• What the task requires:
Repeat, without any change, the entries presented below.

(Page-level text extractions)
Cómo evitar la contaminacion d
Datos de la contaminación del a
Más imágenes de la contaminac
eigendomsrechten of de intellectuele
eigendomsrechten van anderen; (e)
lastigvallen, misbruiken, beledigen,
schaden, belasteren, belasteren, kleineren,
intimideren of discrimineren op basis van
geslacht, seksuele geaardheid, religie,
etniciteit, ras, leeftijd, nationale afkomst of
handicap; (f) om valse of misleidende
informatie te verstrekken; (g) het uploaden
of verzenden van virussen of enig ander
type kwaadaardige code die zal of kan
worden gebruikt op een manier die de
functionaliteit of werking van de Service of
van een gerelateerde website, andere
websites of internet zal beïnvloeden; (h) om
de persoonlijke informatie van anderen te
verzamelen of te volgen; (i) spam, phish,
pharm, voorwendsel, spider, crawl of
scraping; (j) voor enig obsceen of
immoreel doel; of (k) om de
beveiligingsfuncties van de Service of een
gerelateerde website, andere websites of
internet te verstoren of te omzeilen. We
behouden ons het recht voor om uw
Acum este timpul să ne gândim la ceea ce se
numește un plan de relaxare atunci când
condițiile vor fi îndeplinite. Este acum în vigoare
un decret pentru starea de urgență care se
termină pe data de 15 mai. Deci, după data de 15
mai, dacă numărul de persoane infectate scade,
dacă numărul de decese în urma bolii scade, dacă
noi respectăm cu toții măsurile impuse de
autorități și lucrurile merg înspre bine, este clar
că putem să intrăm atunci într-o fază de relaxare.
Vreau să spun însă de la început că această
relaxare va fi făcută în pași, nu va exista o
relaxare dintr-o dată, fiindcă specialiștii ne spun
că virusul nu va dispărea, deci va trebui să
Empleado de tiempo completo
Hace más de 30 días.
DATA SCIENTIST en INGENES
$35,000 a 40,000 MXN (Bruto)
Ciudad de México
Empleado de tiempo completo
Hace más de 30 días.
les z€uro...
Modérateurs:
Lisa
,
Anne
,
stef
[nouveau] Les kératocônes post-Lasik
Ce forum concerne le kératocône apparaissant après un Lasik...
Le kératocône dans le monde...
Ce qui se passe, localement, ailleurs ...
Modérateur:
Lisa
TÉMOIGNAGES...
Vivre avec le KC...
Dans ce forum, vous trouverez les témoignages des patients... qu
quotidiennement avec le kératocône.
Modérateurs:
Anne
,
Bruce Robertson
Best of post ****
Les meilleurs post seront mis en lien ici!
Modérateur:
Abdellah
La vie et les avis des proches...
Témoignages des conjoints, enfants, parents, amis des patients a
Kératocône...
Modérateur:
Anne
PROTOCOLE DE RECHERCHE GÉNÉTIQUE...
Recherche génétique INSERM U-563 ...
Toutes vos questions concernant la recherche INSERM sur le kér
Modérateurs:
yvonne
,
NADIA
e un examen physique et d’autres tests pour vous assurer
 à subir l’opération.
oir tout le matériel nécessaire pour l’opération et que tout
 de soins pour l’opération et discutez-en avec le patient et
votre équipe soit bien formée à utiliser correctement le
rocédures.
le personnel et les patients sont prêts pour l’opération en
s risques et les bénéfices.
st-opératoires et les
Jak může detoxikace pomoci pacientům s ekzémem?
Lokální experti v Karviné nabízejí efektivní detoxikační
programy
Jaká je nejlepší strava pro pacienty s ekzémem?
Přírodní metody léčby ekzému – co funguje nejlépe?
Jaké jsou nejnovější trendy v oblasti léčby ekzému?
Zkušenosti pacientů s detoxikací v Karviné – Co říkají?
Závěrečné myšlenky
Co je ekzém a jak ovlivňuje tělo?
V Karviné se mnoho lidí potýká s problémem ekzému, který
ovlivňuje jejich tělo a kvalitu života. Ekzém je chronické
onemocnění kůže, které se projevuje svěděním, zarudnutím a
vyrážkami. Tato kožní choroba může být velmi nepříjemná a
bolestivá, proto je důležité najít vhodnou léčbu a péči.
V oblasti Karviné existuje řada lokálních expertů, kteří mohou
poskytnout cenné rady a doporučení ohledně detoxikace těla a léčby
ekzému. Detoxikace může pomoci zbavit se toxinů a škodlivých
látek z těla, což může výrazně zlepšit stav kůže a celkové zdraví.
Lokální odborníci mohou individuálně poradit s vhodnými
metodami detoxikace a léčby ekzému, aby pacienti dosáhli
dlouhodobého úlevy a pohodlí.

• The answer:
Cómo evitar la contaminacion d
Datos de la contaminación del a
Más imágenes de la contaminac
eigendomsrechten of de intellectuele
eigendomsrechten van anderen; (e)
lastigvallen, misbruiken, beledigen,
schaden, belasteren, belasteren, kleineren,
intimideren of discrimineren op basis van
geslacht, seksuele geaardheid, religie,
etniciteit, ras, leeftijd, nationale afkomst of
handicap; (f) om valse of misleidende
informatie te verstrekken; (g) het uploaden
of verzenden van virussen of enig ander
type kwaadaardige code die zal of kan
worden gebruikt op een manier die de
functionaliteit of werking van de Service of
van een gerelateerde website, andere
websites of internet zal beïnvloeden; (h) om
de persoonlijke informatie van anderen te
verzamelen of te volgen; (i) spam, phish,
pharm, voorwendsel, spider, crawl of
scraping; (j) voor enig obsceen of
immoreel doel; of (k) om de
beveiligingsfuncties van de Service of een
gerelateerde website, andere websites of
internet te verstoren of te omzeilen. We
behouden ons het recht voor om uw
Acum este timpul să ne gândim la ceea ce se
numește un plan de relaxare atunci când
condițiile vor fi îndeplinite. Este acum în vigoare
un decret pentru starea de urgență care se
termină pe data de 15 mai. Deci, după data de 15
mai, dacă numărul de persoane infectate scade,
dacă numărul de decese în urma bolii scade, dacă
noi respectăm cu toții măsurile impuse de
autorități și lucrurile merg înspre bine, este clar
că putem să intrăm atunci într-o fază de relaxare.
Vreau să spun însă de la început că această
relaxare va fi făcută în pași, nu va exista o
relaxare dintr-o dată, fiindcă specialiștii ne spun
că virusul nu va dispărea, deci va trebui să
Empleado de tiempo completo
Hace más de 30 días.
DATA SCIENTIST en INGENES
$35,000 a 40,000 MXN (Bruto)
Ciudad de México
Empleado de tiempo completo
Hace más de 30 días.
les z€uro...
Modérateurs:
Lisa
,
Anne
,
stef
[nouveau] Les kératocônes post-Lasik
Ce forum concerne le kératocône apparaissant après un Lasik...
Le kératocône dans le monde...
Ce qui se passe, localement, ailleurs ...
Modérateur:
Lisa
TÉMOIGNAGES...
Vivre avec le KC...
Dans ce forum, vous trouverez les témoignages des patients... qu
quotidiennement avec le kératocône.
Modérateurs:
Anne
,
Bruce Robertson
Best of post ****
Les meilleurs post seront mis en lien ici!
Modérateur:
Abdellah
La vie et les avis des proches...
Témoignages des conjoints, enfants, parents, amis des patients a
Kératocône...
Modérateur:
Anne
PROTOCOLE DE RECHERCHE GÉNÉTIQUE...
Recherche génétique INSERM U-563 ...
Toutes vos questions concernant la recherche INSERM sur le kér
Modérateurs:
yvonne
,
NADIA
e un examen physique et d’autres tests pour vous assurer
 à subir l’opération.
oir tout le matériel nécessaire pour l’opération et que tout
 de soins pour l’opération et discutez-en avec le patient et
votre équipe soit bien formée à utiliser correctement le
rocédures.
le personnel et les patients sont prêts pour l’opération en
s risques et les bénéfices.
st-opératoires et les
Jak může detoxikace pomoci pacientům s ekzémem?
Lokální experti v Karviné nabízejí efektivní detoxikační
programy
Jaká je nejlepší strava pro pacienty s ekzémem?
Přírodní metody léčby ekzému – co funguje nejlépe?
Jaké jsou nejnovější trendy v oblasti léčby ekzému?
Zkušenosti pacientů s detoxikací v Karviné – Co říkají?
Závěrečné myšlenky
Co je ekzém a jak ovlivňuje tělo?
V Karviné se mnoho lidí potýká s problémem ekzému, který
ovlivňuje jejich tělo a kvalitu života. Ekzém je chronické
onemocnění kůže, které se projevuje svěděním, zarudnutím a
vyrážkami. Tato kožní choroba může být velmi nepříjemná a
bolestivá, proto je důležité najít vhodnou léčbu a péči.
V oblasti Karviné existuje řada lokálních expertů, kteří mohou
poskytnout cenné rady a doporučení ohledně detoxikace těla a léčby
ekzému. Detoxikace může pomoci zbavit se toxinů a škodlivých
látek z těla, což může výrazně zlepšit stav kůže a celkové zdraví.
Lokální odborníci mohou individuálně poradit s vhodnými
metodami detoxikace a léčby ekzému, aby pacienti dosáhli
dlouhodobého úlevy a pohodlí.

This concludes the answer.